Nokia shows Ericsson how it’s done

Both were giants in the industry, both were eclipsed by Huawei and both are scrambling to reinvent themselves, but only one is showing tenuous signs of recovery.

For the second quarter of 2017, Nokia has reported operating profits of €574 million, up 73% year-on-year, though it has warned the market sales are expected to drop by 3% to 5% over the course of 2017. It’s a real mixed bag for Nokia, which has some very promising business units making some good cash, but the telco network equipment area is proving to be a tough cookie. Group sales decreased 1% to €5.63 billion.

“We expect our primary addressable market with communication service providers to be slightly more challenging in 2017 than earlier forecast,” said CEO Rajeev Suri. “We now expect a decline in the market in the range of 3-5%, versus our earlier view of a low-single digit decline. In addition, we continue to expect our Networks sales to perform in line with the market.

“In summary, a good second quarter, some challenges ahead this year, but also reasons to be optimistic about Nokia’s ability to deliver.”

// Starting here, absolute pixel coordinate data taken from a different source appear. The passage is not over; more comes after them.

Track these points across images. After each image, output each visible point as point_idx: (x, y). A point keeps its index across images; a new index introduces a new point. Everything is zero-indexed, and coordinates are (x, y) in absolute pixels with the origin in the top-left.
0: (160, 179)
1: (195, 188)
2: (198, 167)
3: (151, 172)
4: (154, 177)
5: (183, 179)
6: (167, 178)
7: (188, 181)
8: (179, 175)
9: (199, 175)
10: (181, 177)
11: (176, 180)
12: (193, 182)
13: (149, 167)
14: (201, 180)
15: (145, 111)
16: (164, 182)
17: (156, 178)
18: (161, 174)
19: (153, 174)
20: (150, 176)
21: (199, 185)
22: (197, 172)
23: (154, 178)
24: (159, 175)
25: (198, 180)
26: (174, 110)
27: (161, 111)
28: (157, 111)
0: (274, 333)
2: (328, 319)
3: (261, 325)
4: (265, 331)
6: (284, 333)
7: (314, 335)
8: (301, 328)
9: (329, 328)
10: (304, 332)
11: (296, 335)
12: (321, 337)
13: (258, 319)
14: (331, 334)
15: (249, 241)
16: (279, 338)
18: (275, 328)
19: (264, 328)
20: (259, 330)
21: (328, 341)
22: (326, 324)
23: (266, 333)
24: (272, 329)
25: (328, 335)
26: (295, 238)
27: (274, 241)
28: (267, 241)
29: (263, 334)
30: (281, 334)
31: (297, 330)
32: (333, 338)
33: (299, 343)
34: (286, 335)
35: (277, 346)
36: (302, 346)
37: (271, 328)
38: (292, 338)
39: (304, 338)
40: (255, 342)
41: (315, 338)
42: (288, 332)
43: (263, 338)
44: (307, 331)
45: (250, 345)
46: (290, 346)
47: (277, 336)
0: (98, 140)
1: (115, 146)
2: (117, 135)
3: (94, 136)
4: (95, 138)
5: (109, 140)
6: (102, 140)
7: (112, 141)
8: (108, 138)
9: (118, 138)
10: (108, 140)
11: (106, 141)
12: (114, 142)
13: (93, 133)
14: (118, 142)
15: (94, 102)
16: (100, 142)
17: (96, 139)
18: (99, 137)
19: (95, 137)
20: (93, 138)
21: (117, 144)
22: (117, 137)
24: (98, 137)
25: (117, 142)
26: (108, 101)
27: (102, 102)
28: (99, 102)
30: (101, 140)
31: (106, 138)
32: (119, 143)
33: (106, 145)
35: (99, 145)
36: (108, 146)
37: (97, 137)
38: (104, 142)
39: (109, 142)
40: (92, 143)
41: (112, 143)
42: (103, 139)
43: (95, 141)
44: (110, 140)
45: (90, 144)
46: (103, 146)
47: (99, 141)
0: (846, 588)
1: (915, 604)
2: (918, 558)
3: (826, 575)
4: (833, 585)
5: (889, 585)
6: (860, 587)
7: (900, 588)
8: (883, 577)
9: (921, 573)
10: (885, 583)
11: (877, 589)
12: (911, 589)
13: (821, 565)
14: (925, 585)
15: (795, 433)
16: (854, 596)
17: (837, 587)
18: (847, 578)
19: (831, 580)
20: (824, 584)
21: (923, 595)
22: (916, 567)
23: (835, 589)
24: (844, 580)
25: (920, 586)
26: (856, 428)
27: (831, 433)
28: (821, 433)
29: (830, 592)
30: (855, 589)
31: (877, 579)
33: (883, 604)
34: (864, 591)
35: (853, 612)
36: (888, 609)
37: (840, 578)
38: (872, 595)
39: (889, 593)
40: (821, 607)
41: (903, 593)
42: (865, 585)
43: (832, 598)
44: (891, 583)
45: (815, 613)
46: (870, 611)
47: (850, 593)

Despite tough market conditions, Nokia has certainly shown a bit more than its Swedish neighbours. The $16 billion acquisition of Alcatel Lucent has continued to pay dividends as it continues to broaden its product portfolio in fixed line. Less of a streamlined focus on mobile now the 4G phenomenon would appear to have peaked, is making the purchase seem like a bit of a bargain in hindsight. Meaningful contributions from the 5G euphoria are not expected until 2019, so there might be another couple of mixed earnings calls on the horizon.

One boost to the bank account which investors should not become comfortable with is the patent settlement with Apple. This almost certainly assisted with the profit uplift, primarily because such a settlement was unexpected. Apple is not usually reasonable when it comes to disputes, preferring to measure the might of its own legal team in the courts, but this must have been a pleasant surprise for the Nokia team.

And while the management team will surely realise it’s not job done yet, there must be a glance across the border and a cheeky little smile at the Ericsson struggles.